In a statement posted on Twitter, Democrat Aaron Coleman said he will continue his bid to unseat “corrupt” incumbent Stan Frownfelter, whom Coleman beat by just 14 votes in a primary earlier this month and who still plans on running for the seat.

“The corporate interests have poured a lot of money into the incumbent’s write-in campaign,” said Coleman, who admitted in June to harassing and bullying girls online when he was in middle school.

His statement continued: “Ultimately, this race will not be decided by the New York Times, or by party bosses in Topeka, and certainly not by affluent white collar professionals on the coasts who couldn’t care less if working people in Kansas have their decision to throw out a corrupt incumbent ignored.”

On Monday, Coleman said he planned to withdraw from the race amid backlash to multiple harassment accusations against him.

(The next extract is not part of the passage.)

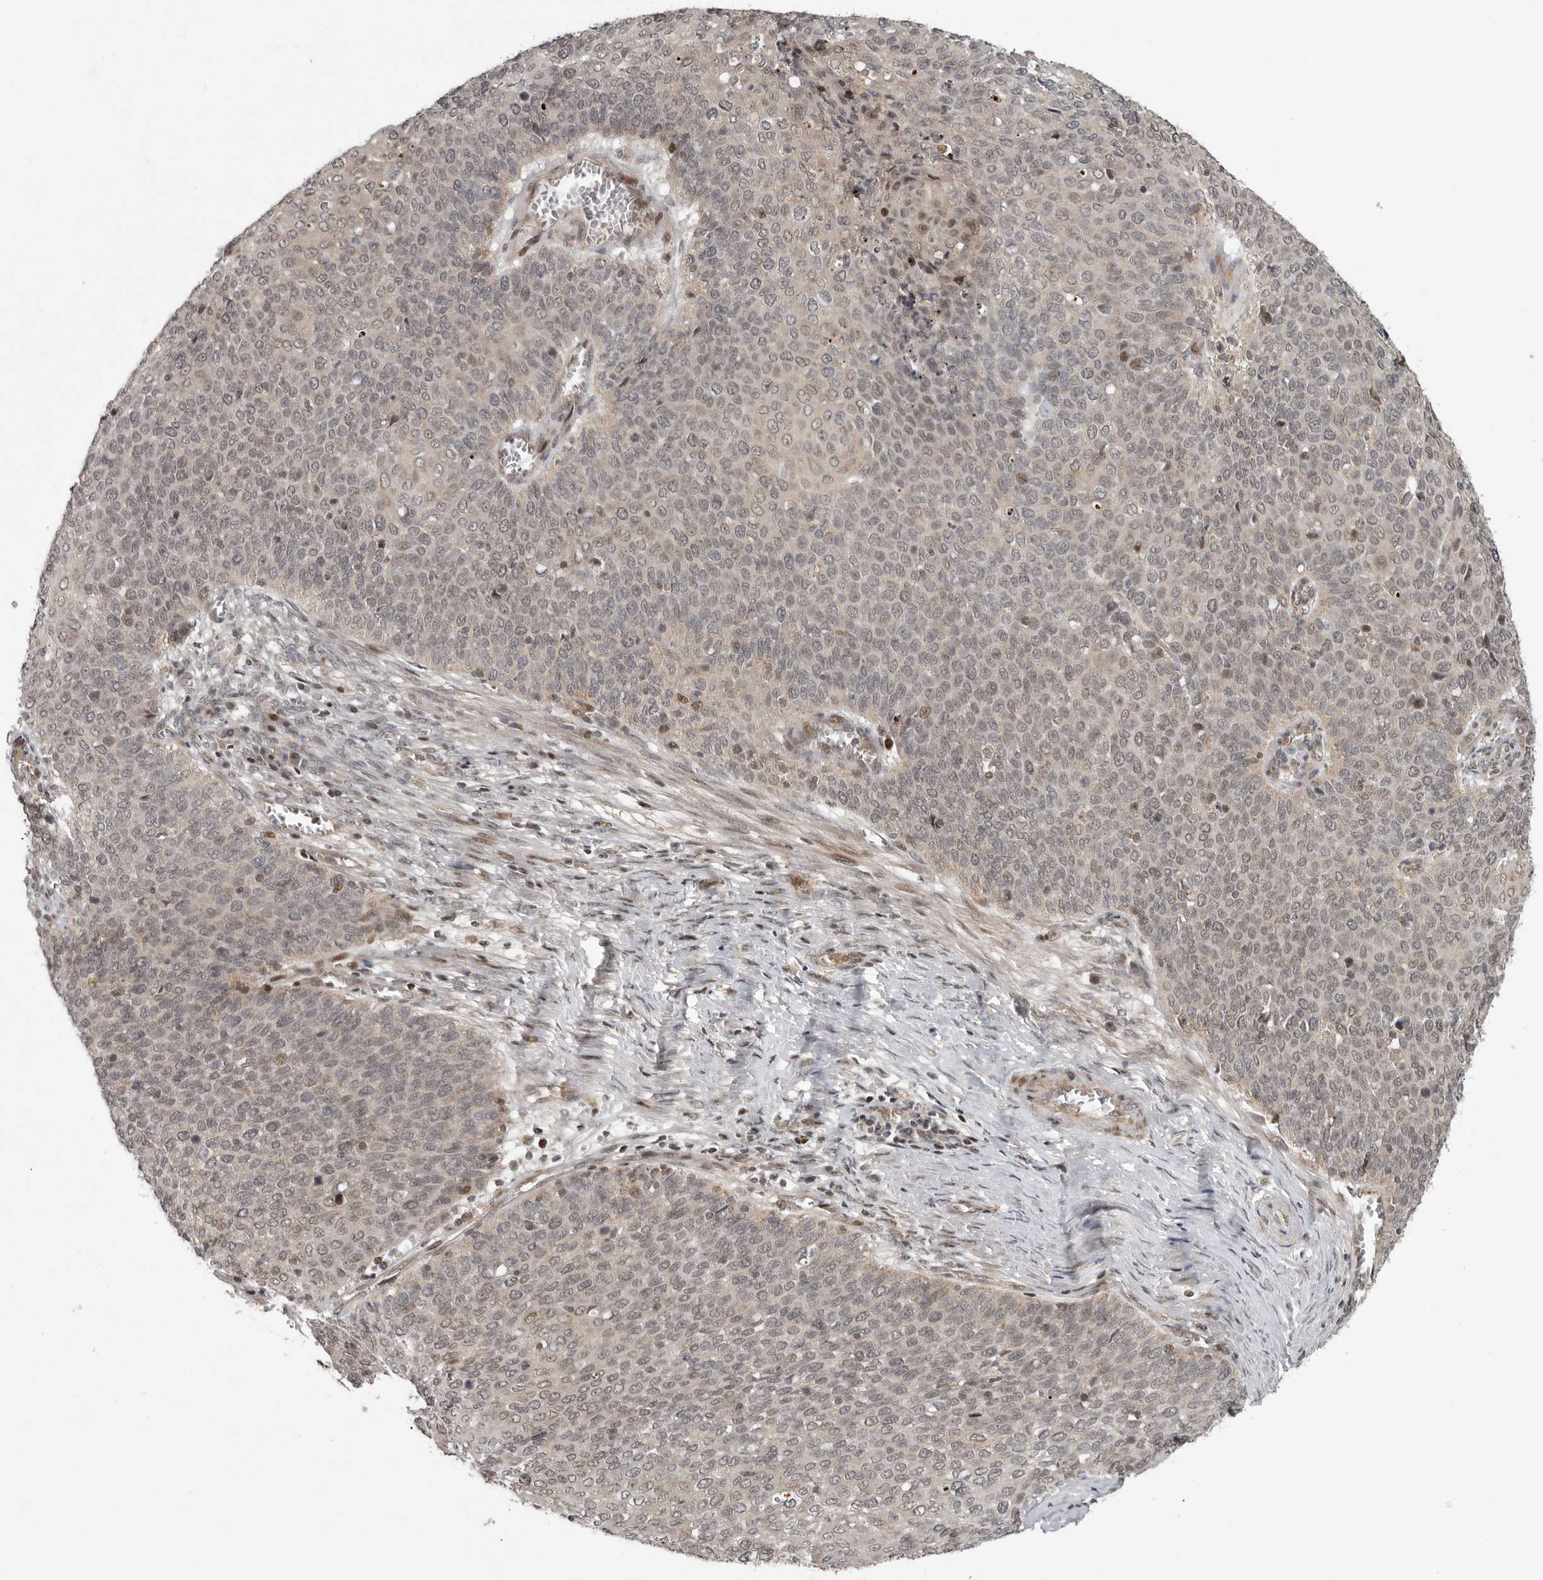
{"staining": {"intensity": "weak", "quantity": "25%-75%", "location": "nuclear"}, "tissue": "cervical cancer", "cell_type": "Tumor cells", "image_type": "cancer", "snomed": [{"axis": "morphology", "description": "Squamous cell carcinoma, NOS"}, {"axis": "topography", "description": "Cervix"}], "caption": "Weak nuclear staining is identified in about 25%-75% of tumor cells in cervical cancer. The protein of interest is shown in brown color, while the nuclei are stained blue.", "gene": "RABIF", "patient": {"sex": "female", "age": 39}}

One woman said Coleman obtained a nude photo of her and threatened to distribute it if she didn’t send him more. Coleman followed through on the threat when she refused. She was 13 at the time.

Another woman, who is now 18, said she attempted to kill herself after Coleman repeatedly insulted her physical appearance.

Coleman had also come under fire last month for writing in a Facebook post that he would “laugh and giggle” if former Kansas state Rep. John Whitmer died of COVID-19.

But later on Monday, Coleman appeared to hint at a possible retraction of his vow to drop out of the race, tweeting that his withdrawal amounted to “a defeat for democracy.”

Several prominent Kansas Democrats, including Gov. Laura Kelly, have condemned Coleman’s campaign and said they will support Frownfelter as a write-in candidate in the general election.

“Aaron Coleman is not fit to serve in the legislature,” Lauren Fitzgerald, a spokeswoman Kelly, told The New York Times earlier this month.

In a Facebook post in June, Coleman attributed some of his actions to post-traumatic stress syndrome, which he said he was diagnosed with at 15.

“So I can never justify what I did to those women, and I do apologize to them from a place of remorse and shame, but words are no longer an acceptable response today,” Coleman said in his statement Tuesday. “I think, that with more self-respect, I would have been a better person to those women in middle school.”